Anfang 1954 trat sie dem Mitarbeiterstab des ÖRK als Direktorin des Referates „Stellung und Dienst der Frau in der Kirche“ bei. Madeleine Barot versuchte mit großem Nachdruck während ihrer Amtszeit das Interesse der Kirchen zur Wiederentdeckung der vollen Zusammenarbeit beider Geschlechter in allen Lebensbereichen zu führen. Um diesem Ziel näher zu kommen, bewältigt sie ein unübersehbares Programm von Reisen und Konferenzen.
In allen Ländern, die sie bereiste, hat sie es verstanden, Frauen und Männern den Blick zu öffnen, für einen weiteren Horizont, in dem das Christsein gelebt werden will. Ihr allein ist es zu verdanken, daß die Französinnen ihre Ressentiments aufgaben und dem „ÖKUMENISCHEN FORUM CHRISTLICHER FRAUEN IN EUROPA“ beitraten und seitdem mitarbeiten.

In allen Kontinenten begegnete man Madeleine Barot mit großer Ehrfurcht und Respekt. Man wußte, wenn sie von der Wichtigkeit und Dringlichkeit einer Aufgabe überzeugt war, konnte sie niemand und nichts an der Durchführung hindern.
1968 wechselte Madeleine Barot innerhalb des Weltrates von der Frauenabteilung zur Abteilung für Entwicklungsfragen.
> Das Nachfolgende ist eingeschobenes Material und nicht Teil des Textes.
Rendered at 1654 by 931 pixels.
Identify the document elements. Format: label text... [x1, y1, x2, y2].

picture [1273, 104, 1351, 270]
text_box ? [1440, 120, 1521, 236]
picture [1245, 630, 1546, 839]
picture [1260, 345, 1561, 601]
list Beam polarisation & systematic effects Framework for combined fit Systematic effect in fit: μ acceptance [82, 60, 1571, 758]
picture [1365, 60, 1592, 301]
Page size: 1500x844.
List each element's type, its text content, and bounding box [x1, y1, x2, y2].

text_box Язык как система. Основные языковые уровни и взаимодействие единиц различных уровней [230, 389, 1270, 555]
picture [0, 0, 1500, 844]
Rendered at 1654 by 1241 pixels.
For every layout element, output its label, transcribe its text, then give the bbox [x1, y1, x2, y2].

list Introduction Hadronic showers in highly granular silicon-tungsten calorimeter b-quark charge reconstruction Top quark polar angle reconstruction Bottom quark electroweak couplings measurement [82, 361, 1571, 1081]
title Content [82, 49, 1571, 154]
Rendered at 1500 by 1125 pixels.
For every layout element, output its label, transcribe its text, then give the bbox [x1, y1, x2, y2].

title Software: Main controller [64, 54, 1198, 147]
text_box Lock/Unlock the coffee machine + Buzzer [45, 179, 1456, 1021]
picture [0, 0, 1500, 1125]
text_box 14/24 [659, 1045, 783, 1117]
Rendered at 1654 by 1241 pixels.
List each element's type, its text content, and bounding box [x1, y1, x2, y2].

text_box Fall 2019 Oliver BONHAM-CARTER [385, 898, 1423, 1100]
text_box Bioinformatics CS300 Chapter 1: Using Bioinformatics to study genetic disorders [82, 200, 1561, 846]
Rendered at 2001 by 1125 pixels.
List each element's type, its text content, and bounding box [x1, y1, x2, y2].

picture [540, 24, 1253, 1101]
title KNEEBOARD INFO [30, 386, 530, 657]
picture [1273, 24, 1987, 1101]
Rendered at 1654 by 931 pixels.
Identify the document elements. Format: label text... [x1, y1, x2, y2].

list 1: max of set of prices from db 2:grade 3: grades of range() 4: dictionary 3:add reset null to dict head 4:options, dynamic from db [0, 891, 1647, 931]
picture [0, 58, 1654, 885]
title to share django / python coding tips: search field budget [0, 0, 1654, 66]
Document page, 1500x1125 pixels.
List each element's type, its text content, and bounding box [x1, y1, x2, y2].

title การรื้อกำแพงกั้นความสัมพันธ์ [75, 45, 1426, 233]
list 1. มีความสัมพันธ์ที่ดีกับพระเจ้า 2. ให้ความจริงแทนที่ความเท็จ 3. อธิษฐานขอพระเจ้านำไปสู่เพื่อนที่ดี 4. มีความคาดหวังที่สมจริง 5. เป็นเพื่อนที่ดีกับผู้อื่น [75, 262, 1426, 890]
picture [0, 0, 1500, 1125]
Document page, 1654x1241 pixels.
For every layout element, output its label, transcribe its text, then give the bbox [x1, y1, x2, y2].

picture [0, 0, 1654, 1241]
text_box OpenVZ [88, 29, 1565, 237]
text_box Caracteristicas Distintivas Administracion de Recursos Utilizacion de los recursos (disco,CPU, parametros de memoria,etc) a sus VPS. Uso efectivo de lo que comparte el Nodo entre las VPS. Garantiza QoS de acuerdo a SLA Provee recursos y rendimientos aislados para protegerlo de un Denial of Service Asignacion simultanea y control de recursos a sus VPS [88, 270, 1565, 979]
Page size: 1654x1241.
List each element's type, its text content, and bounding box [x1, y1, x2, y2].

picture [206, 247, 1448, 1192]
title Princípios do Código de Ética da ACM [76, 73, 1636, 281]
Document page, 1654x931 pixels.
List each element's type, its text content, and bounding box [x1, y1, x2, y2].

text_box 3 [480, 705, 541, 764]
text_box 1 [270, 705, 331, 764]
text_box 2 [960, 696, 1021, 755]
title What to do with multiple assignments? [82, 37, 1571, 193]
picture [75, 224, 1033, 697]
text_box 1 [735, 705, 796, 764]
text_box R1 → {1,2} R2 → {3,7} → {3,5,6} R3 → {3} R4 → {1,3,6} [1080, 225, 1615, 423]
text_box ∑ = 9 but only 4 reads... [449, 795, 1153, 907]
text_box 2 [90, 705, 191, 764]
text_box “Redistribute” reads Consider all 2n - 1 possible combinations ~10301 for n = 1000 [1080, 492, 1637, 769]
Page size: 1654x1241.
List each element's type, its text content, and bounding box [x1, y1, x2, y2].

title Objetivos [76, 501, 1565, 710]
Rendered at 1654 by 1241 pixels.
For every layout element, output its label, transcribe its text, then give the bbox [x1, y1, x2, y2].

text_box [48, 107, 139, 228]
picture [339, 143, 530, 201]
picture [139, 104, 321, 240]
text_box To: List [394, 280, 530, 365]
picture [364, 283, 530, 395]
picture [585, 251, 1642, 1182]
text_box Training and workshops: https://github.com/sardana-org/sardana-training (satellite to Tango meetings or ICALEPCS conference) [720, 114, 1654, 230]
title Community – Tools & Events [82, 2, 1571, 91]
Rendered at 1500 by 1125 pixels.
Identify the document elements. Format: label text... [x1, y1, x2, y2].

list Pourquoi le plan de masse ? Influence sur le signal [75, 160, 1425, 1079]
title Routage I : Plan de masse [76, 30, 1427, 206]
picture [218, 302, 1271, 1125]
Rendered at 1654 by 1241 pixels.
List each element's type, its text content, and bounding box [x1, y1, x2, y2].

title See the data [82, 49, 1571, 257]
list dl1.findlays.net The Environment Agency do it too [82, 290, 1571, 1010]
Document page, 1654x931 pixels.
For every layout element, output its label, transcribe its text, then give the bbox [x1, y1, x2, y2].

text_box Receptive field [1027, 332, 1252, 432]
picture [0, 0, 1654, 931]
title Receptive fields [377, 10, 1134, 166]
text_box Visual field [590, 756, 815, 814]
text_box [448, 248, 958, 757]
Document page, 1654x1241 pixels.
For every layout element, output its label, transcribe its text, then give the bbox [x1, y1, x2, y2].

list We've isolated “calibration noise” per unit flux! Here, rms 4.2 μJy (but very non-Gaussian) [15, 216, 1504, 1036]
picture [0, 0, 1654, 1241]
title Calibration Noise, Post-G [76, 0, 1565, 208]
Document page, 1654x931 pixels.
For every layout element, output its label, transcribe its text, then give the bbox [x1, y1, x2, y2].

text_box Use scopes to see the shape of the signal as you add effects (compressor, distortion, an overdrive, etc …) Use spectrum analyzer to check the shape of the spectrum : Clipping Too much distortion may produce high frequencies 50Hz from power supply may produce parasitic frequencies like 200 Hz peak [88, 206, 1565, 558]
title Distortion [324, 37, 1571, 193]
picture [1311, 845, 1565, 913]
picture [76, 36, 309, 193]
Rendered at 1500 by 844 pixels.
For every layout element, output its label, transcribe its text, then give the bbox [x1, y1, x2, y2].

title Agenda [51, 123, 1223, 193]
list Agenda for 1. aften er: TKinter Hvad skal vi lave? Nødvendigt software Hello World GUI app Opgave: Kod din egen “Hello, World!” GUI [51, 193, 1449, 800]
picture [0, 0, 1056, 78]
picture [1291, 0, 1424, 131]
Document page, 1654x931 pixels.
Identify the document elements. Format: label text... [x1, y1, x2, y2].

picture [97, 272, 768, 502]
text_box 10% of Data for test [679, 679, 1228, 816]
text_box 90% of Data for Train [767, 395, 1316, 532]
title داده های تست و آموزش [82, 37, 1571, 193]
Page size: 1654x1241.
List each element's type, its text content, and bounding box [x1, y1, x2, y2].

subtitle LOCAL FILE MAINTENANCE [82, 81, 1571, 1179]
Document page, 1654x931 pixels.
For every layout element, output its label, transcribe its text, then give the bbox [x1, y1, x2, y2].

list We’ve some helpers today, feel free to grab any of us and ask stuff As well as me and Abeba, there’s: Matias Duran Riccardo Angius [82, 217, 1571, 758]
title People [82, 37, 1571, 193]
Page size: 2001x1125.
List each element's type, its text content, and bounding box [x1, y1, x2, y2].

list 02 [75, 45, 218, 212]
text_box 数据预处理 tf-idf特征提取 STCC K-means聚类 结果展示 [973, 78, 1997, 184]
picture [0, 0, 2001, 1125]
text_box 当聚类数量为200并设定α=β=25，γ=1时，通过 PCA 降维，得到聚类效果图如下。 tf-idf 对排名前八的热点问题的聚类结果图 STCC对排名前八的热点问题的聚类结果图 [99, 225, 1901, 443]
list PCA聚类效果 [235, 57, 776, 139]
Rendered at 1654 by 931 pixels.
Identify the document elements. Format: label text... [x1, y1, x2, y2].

Hier fand sie noch einmal ein Arbeitsfeld, in dem sie ihre weltweiten und praktischen Erfahrungen einbringen konnte. Hier arbeitete sie bis zu ihrer Pensionierung 1973. Seither lebte sie in Paris. Dort stellt sie sich in den Dienst einer christlichen Organisation, die weltweit gegen Folter engagiert ist. Hier sieht Madeleine eine geradlinige Fortführung ihrer Arbeit bei CIMADE, ein Engagement für die Opfer von Gewalt und Menschenrechtsverletzungen. Im Frühjahr 1987 wird Madeleine Barot für ihr lebenslanges, unermüdliches und unerschrockenes Eintreten für bedrohte und geschundene Menschen mit dem Marc Boegner-Preis ausgezeichnet.

Madeleine Barot schließt einen persönlichen Rückblick auf das für sie selbst und für die ökumenische Bewegung so entscheidende Jahr 1946 mit Worten, die zugleich als ein Resümee ihrer eigenen ökumenischen Existenz gelten können: „Wir begannen jenes Jahr erschöpft, inmitten von Ruinen und materiellen Nöten. Wir beschlossen es aber in der Freude einer wiedergeborenen Hoffnung, mit neuer Kraft, erfüllt von der Vision des Auftrages der Kirchen in der Welt. Er galt ja auch uns in den verschiedenen Diensten, zu den wir berufen waren. Denn wir hatten den Hauch des Geistes gespürt“
(aus: Werner Simpfendörfer, Ökumenische Spurensuche, Stuttgart 1989).

Bis zu ihrem Tod 1996 blieb Madeleine Barot, was sie von Anfang an war: Anwältin der Entrechteten.